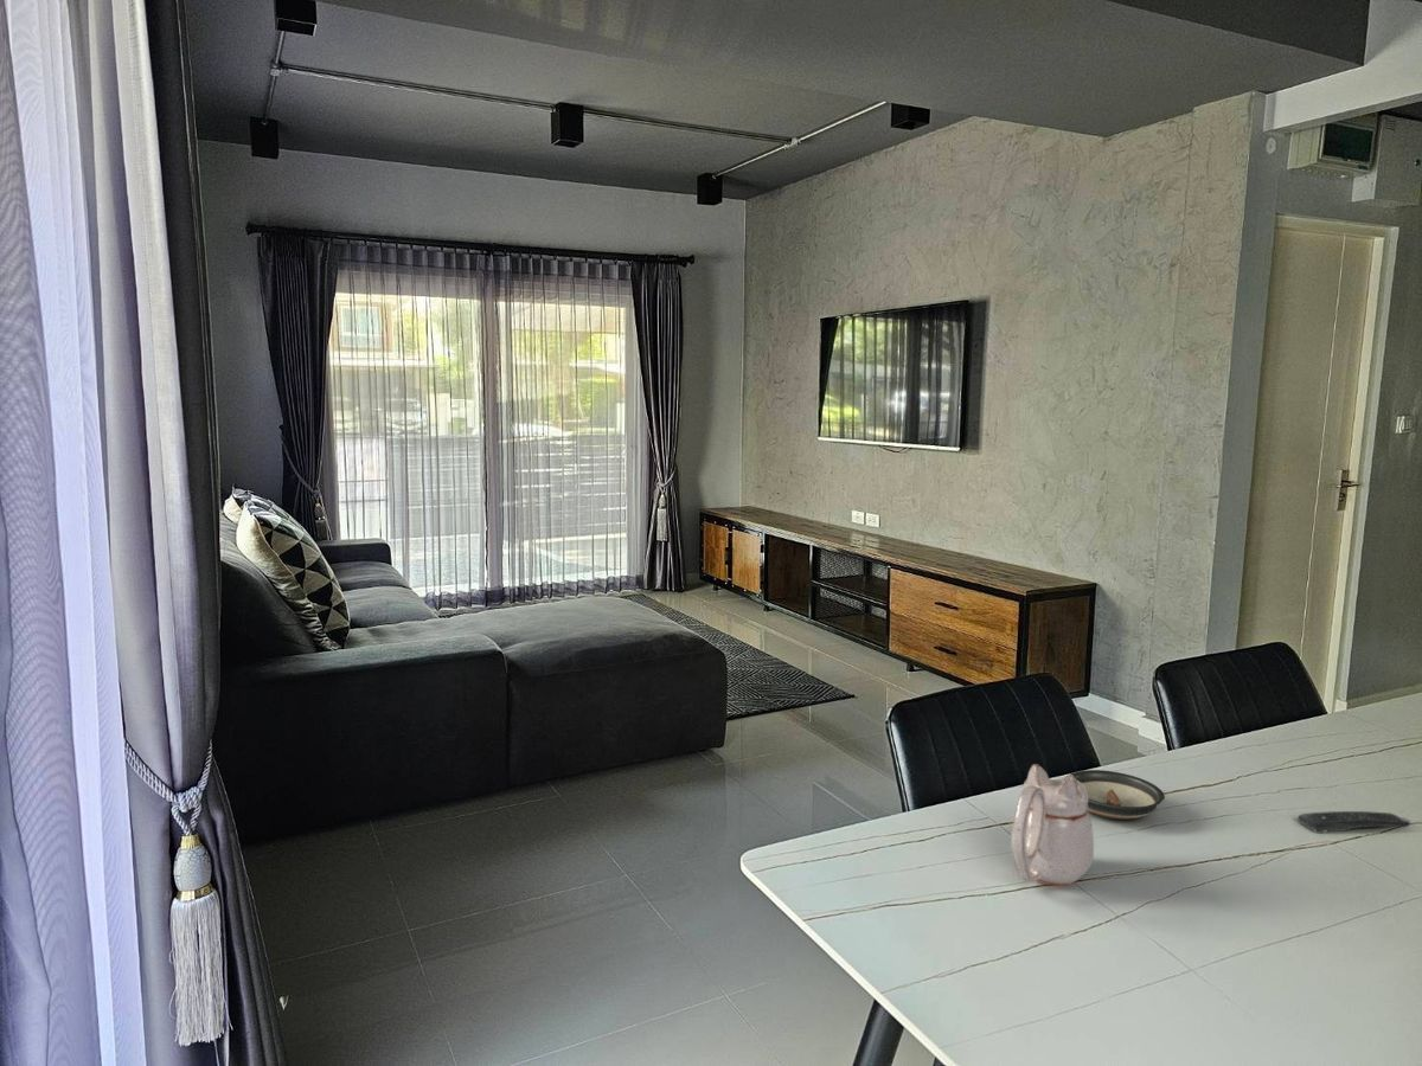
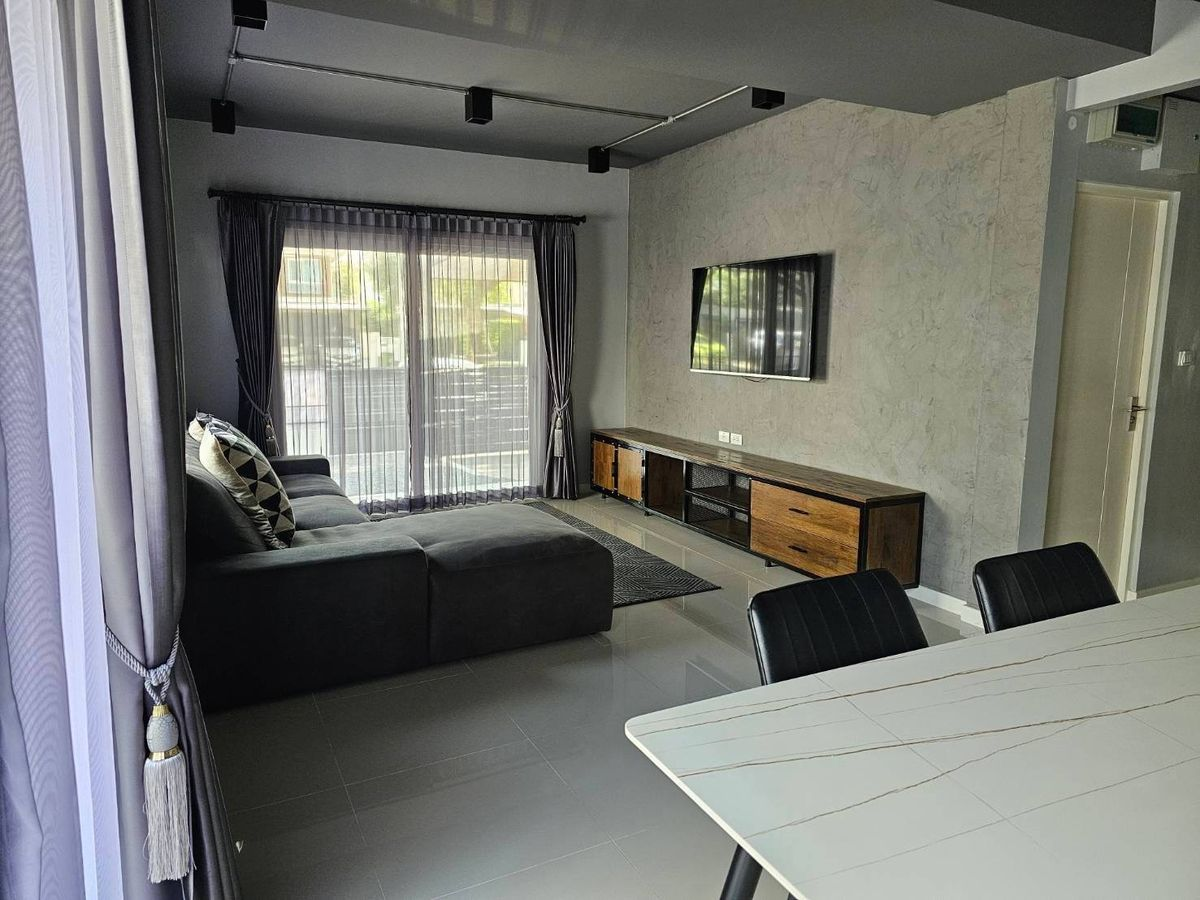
- saucer [1063,769,1166,820]
- remote control [1296,810,1413,835]
- teapot [1010,763,1095,887]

____________________

**WORK TASK**:
All lines from the one that holds "- remote control [1296,810,1413,835]" through the end of the material, both ends included, should be restated exactly.

**RESULT OF THIS EXERCISE**:
- remote control [1296,810,1413,835]
- teapot [1010,763,1095,887]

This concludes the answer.